Offener Brief von Wolf-Dieter Narr an den Richter im mg-Verfahren

JustitiaÜber den gegenwärtig in Berlin stattfindenden mg-Prozess ist ja bei weitem noch nicht genug geschrieben worden. Einiges schon. Überhaupt noch nicht herumgesprochen hat sich, dass Wolf-Dieter Narr, 71, emeritierter Professor der Politikwissenschaft und unermüdlicher Aktivist für Grundrechte, vor zwei Wochen daran gehindert wurde, den Prozess zu beobachten. Wolf-Dieter Narr ist nicht mehr jung. In einem offenen Brief an den Richter schreibt er, dass er vermutet, dass er wegen seines schwankenden Ganges für betrunken gehalten wurde.

Er wollte den Prozess für das Komitee für Grundrechte und Demokratie beobachten. Hier sein Brief vom 9.1.09:

An
Vorsitzender Richter 1. Strafsenat des Kammergerichts
Herrn Josef Hoch
Turmstraße 91
10559 Berlin

Sehr geehrter Herr Hoch,

im Auftrag des Komitees für Grundrechte und Demokratie beobachte ich
gegenwärtig, soweit es meine Zeit erlaubt, das Strafverfahren gegen
Florian L., Oliver R. und Axel H., das von Ihnen geleitet wird.

Als ich heute etwa eine Viertelstunde vor 9 Uhr über die übliche
Kontrollstelle zur Linken des Hauptportals in den Raum 700 steigen
wollte, wurde mir vom Kontrollbeamten vor meiner kontrollierenden
Untersuchung bedeutet, heute fände das Verfahren in einem anderen Raum
statt. Ich hatte freilich fälschlicherweise aus Versehen die Raumnummer
101 angegeben. Wieder nach draußen gelangt, klärte mich ein mir
bekannter Journalist, Herr Niels Seibert, über meinen Irrtum auf. Ich
klingelte also erneut an der linksseitigen Tür. Derselbe Beamte, etwa
meine Größe 1,85 cm, mittelblond, kurz geschorene Haare ging nun daran,
die üblichen Kontrollmaßnahmen zu ergreifen. In deren Vollzug fragte er
mich unter anderem, ob ich betrunken sei. Mutmaßlich hatte er meine
Behinderung, die mich nur schwankend gehen lässt, so ausgelegt.

* * * * *

**Aufgabenliste:**
1. Geben Sie aus dem Seitenauszug den Abschnitt von „Offener Brief von“ bis einschließlich „betrunken gehalten wurde.“ wortgetreu aus.
2. Bearbeiten Sie in der Auflistung den Abschnitt von der Zeile mit „cyan rectangle at“ bis einschließlich der Zeile mit „purple semicircle: moved 1 px left, 2 px up“, indem Sie „counterclockwise“ durch „anticlockwise“ ersetzen und alles Übrige unverändert lassen. Geben Sie nur diese Zeilen wieder und lassen Sie dabei die Bilder weg.
Seitenauszug und Auflistung stammen aus voneinander unabhängigen Quellen.

* * * * *

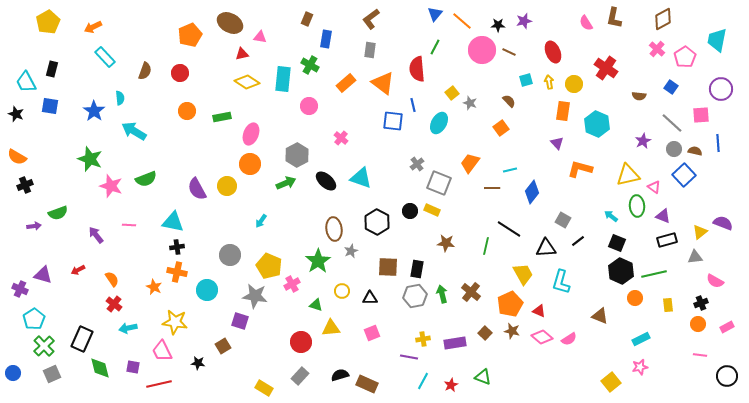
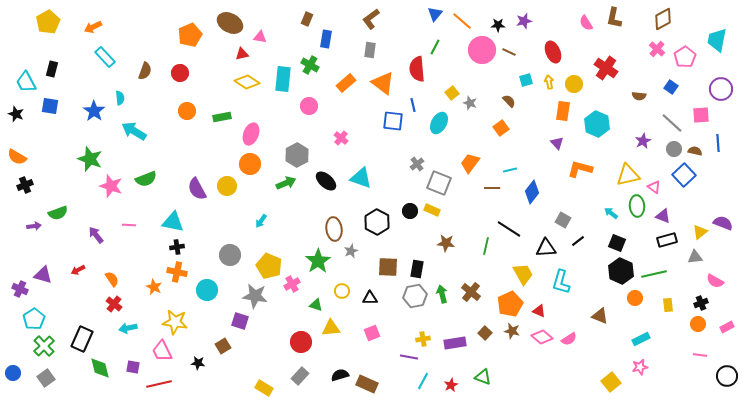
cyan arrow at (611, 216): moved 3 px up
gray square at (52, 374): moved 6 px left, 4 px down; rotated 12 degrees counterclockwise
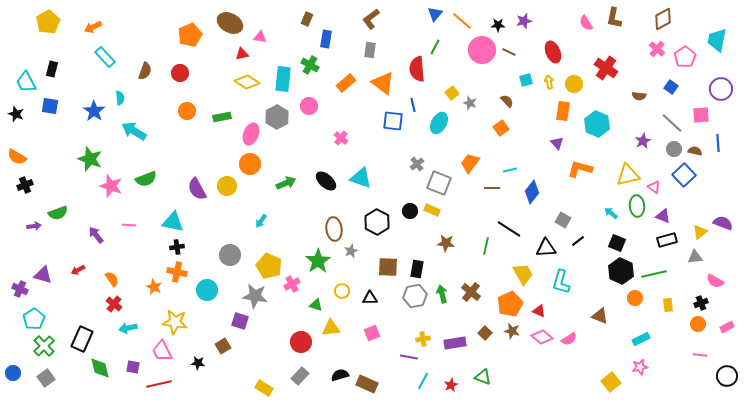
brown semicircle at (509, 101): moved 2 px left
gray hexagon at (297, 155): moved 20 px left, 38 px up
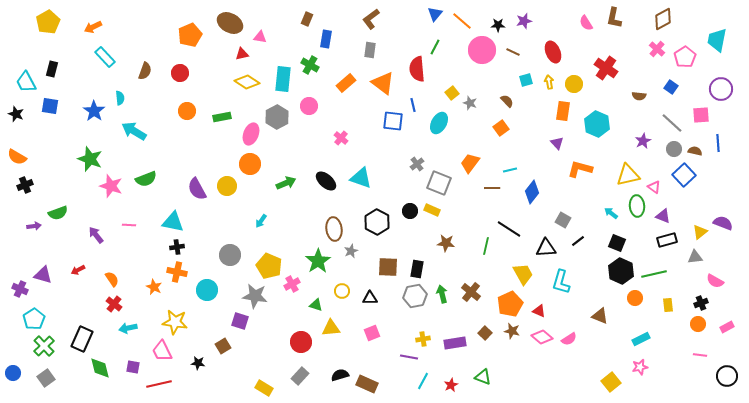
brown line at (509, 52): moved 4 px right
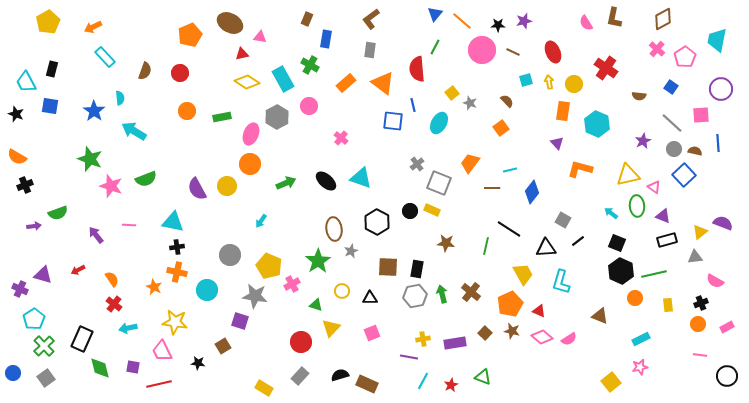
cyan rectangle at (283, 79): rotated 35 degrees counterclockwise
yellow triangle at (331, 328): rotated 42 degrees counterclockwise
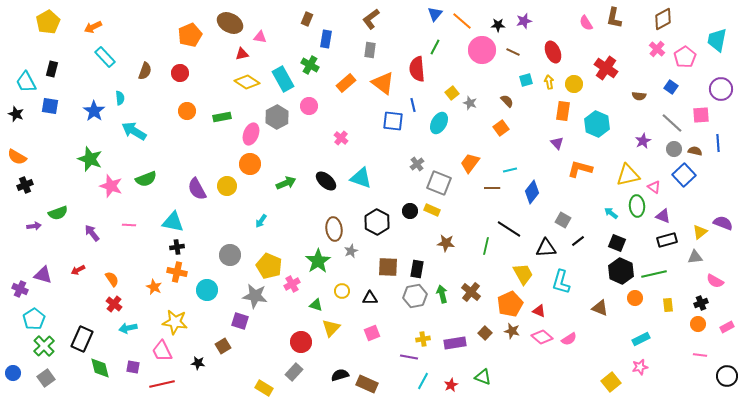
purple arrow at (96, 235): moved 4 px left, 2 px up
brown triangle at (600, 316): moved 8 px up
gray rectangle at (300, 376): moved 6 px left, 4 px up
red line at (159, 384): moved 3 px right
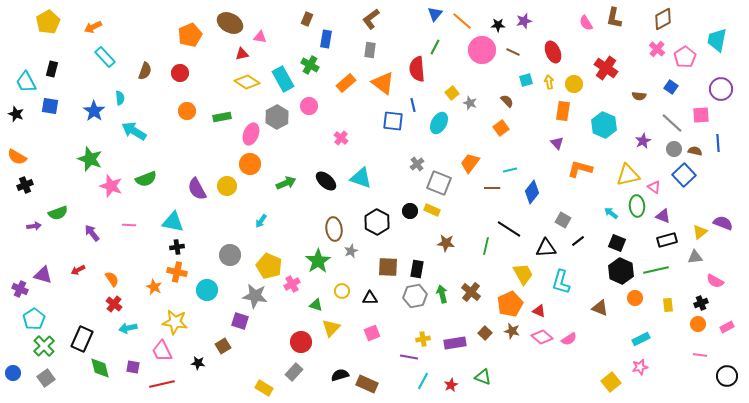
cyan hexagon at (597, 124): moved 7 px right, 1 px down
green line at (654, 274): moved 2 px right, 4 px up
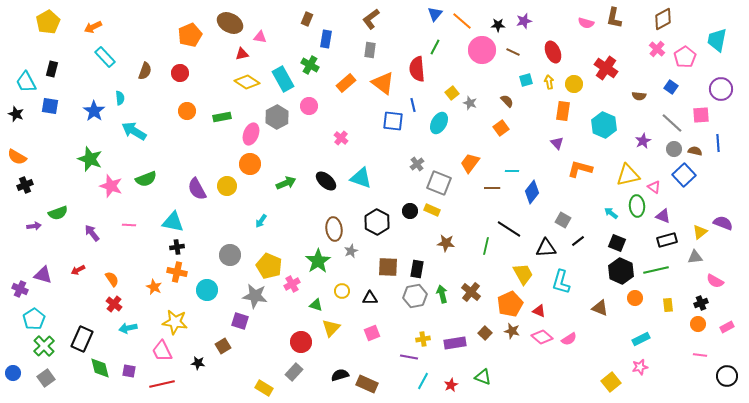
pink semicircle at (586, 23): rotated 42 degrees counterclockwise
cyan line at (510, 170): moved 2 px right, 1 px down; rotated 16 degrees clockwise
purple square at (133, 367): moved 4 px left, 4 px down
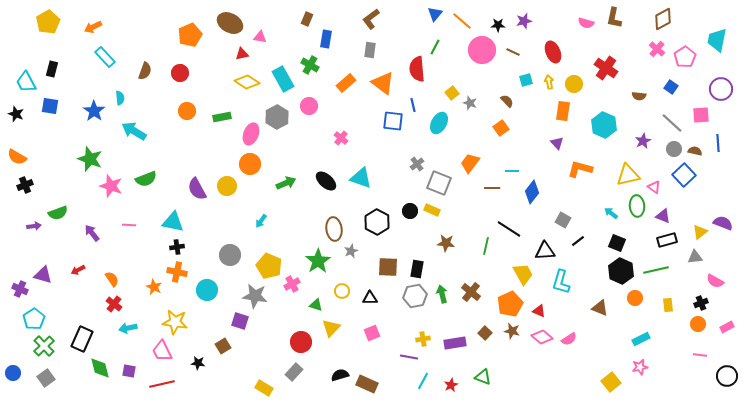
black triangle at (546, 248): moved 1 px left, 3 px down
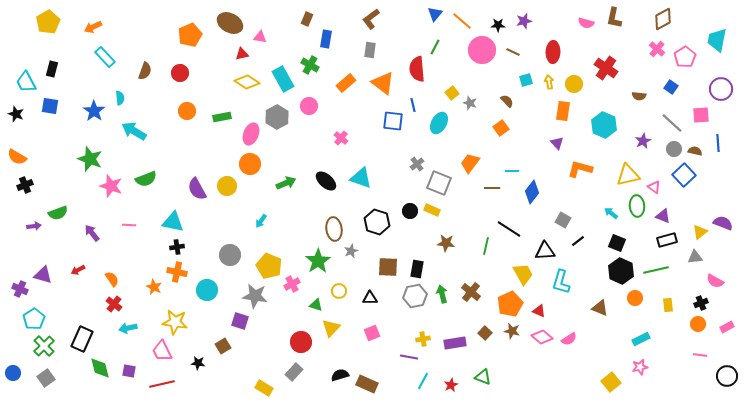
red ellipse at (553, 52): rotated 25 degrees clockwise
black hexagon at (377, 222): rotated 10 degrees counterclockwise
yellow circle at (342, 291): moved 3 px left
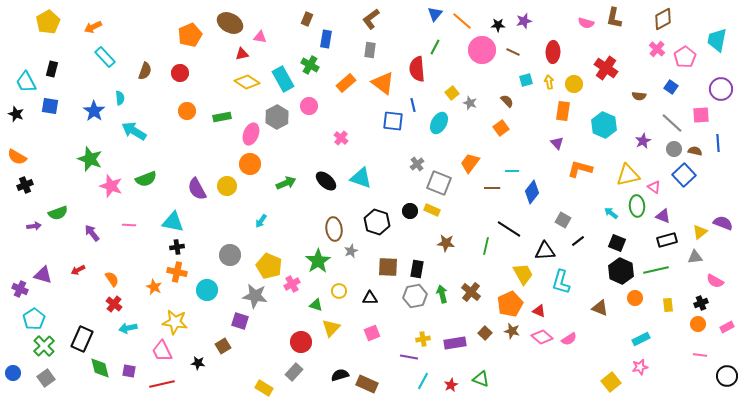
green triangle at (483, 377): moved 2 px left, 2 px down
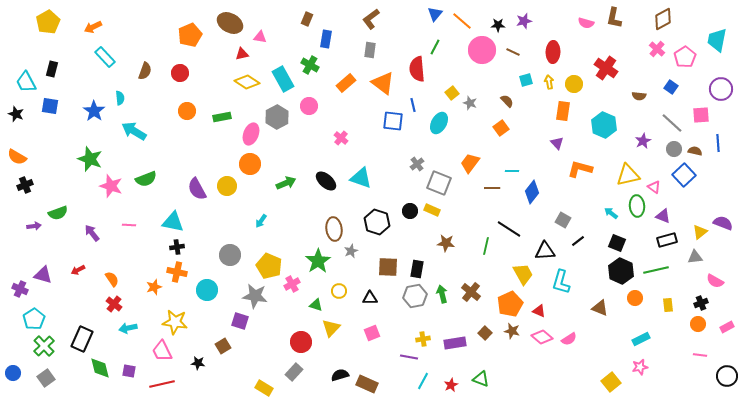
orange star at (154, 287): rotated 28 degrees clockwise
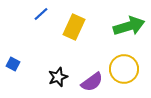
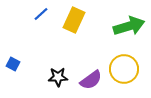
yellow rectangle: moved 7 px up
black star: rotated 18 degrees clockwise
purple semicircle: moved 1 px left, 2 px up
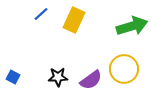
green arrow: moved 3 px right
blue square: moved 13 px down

* * * * *

**Ergebnisse je Aufgabe:**
1.
Offener Brief von Wolf-Dieter Narr an den Richter im mg-Verfahren

JustitiaÜber den gegenwärtig in Berlin stattfindenden mg-Prozess ist ja bei weitem noch nicht genug geschrieben worden. Einiges schon. Überhaupt noch nicht herumgesprochen hat sich, dass Wolf-Dieter Narr, 71, emeritierter Professor der Politikwissenschaft und unermüdlicher Aktivist für Grundrechte, vor zwei Wochen daran gehindert wurde, den Prozess zu beobachten. Wolf-Dieter Narr ist nicht mehr jung. In einem offenen Brief an den Richter schreibt er, dass er vermutet, dass er wegen seines schwankenden Ganges für betrunken gehalten wurde.

2.
cyan rectangle at (283, 79): rotated 35 degrees anticlockwise
yellow triangle at (331, 328): rotated 42 degrees anticlockwise
purple arrow at (96, 235): moved 4 px left, 2 px up
brown triangle at (600, 316): moved 8 px up
gray rectangle at (300, 376): moved 6 px left, 4 px up
red line at (159, 384): moved 3 px right
cyan hexagon at (597, 124): moved 7 px right, 1 px down
green line at (654, 274): moved 2 px right, 4 px up
pink semicircle at (586, 23): rotated 42 degrees anticlockwise
cyan line at (510, 170): moved 2 px right, 1 px down; rotated 16 degrees clockwise
purple square at (133, 367): moved 4 px left, 4 px down
black triangle at (546, 248): moved 1 px left, 3 px down
red ellipse at (553, 52): rotated 25 degrees clockwise
black hexagon at (377, 222): rotated 10 degrees anticlockwise
yellow circle at (342, 291): moved 3 px left
green triangle at (483, 377): moved 2 px left, 2 px down
orange star at (154, 287): rotated 28 degrees clockwise
yellow rectangle: moved 7 px up
black star: rotated 18 degrees clockwise
purple semicircle: moved 1 px left, 2 px up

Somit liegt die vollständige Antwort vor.